Projected by the administration to cost roughly $6 billion, the program could reach as many as 3 million households, even though many families have cut back during the economic downturn.
“The country that leads in clean energy is also going to be the country that leads in the global economy,” Obama said, linking the program to job creation and noting that many of the materials used for retrofitting are made in the United States.
“It’s very hard to ship windows from China,” he said, adding that the so-called HOMESTAR program would “create business and spur hiring up and down the economy.”
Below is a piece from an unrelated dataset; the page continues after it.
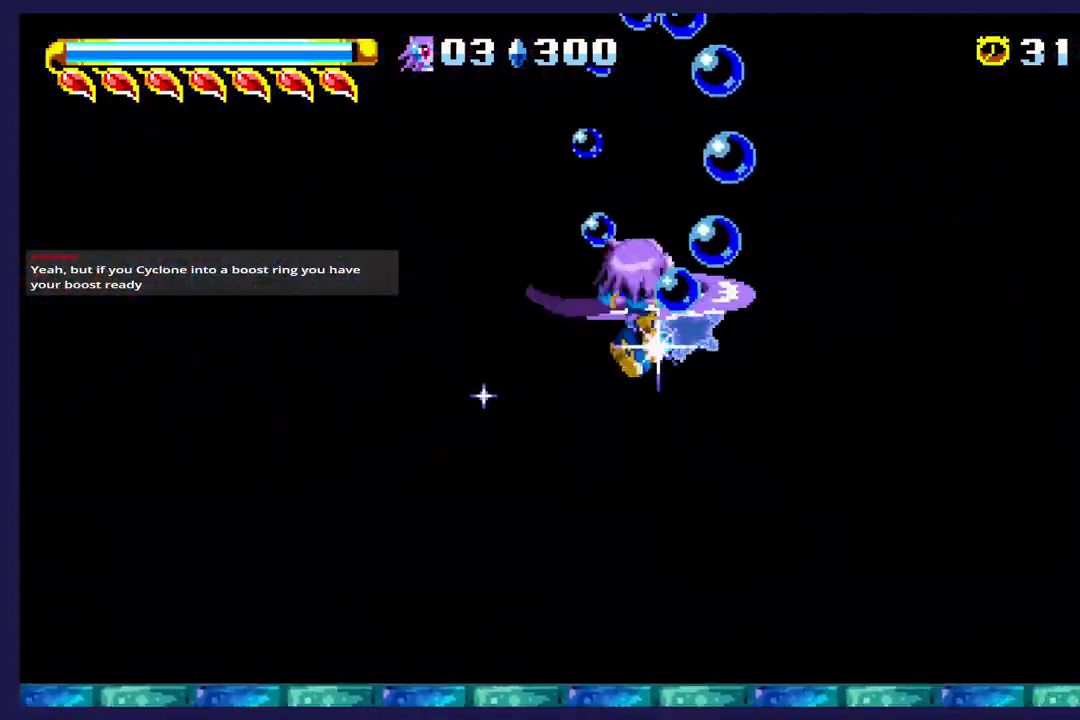
{"buttons": ["A", "DPAD_UP", "DPAD_LEFT"], "left_stick": "center", "events": [[117, "DPAD_RIGHT", "up"], [183, "DPAD_LEFT", "down"], [217, "A", "up"], [417, "A", "down"]]}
His proposal still must be approved Congress, and already the group SmarterSafer.org is lobbying to include upgrades that protect against hurricanes, earthquakes and other natural disasters.
Obama flew to Georgia, where unemployment is just above 10 percent, as part of his “White House to Main Street” tour.
It was his first trip to the state he lost in 2008 to Sen. John McCain (R-Ariz.) since taking office. And his visit generated an unusual political dynamic.
He was joined on Air Force One by Rep. Hank Johnson (D-Ga.) and greeted on the tarmac by Republican Gov. Sonny Perdue. At the Technical College, Obama acknowledged several members of Congress from Georgia in the audience, including Reps. John Barrow, a Democrat, and Jack Kingston, a Republican.
Crowds lined the streets along his route. Some residents hoisted signs, reading “Obama 2012,” and some protesters held signs, saying “I'm not your ATM” and “No Obamacare.”
The president made several stops, starting with the Technical College, where he met business leaders who support his energy-efficiency proposal.
He toured the YouthBuild job training program, which gives students the opportunity to get their GEDs and develop construction skills. And he dropped in on a group of students who in a bricklaying workshop.
“Pay attention. No goofing off,” he warned. “Work hard now.”
Obama also visited Chatham Steel, a manufacturing plant, and Meddin Studios, a digital production facility that employs five workers and received a loan from the Small Business Administration.
“Interesting stuff,” the president said as he walked around a studio and surveyed the equipment.
“I’m sort of doing a customer satisfaction survey,” he added, speaking briefly to reporters.
He said Meddin's success is “an example of the kinds of additional capital we want to get out to small businesses” as part of the jobs package that “hopefully will be working its way through Congress.”
As reporters tried to ask more questions, Obama smiled and began to walk away.
“This wasn’t a full-blown press conference guys,” he said.
For lunch, the president stopped by Mrs. Wilkes’ Dining Room, a small downtown restaurant, for some old-fashioned Southern cooking that’s probably not what his doctor would have ordered.
Greeting patrons as he went, Obama, whose recent physical showed an increased cholesterol level, took a seat at a table loaded with plates of fried chicken, pulled pork and corn bread and bowls of baked beans, sweet potatoes, creamed corn and collard greens.
“Don't tell Michelle,” he quipped, referring to the first lady.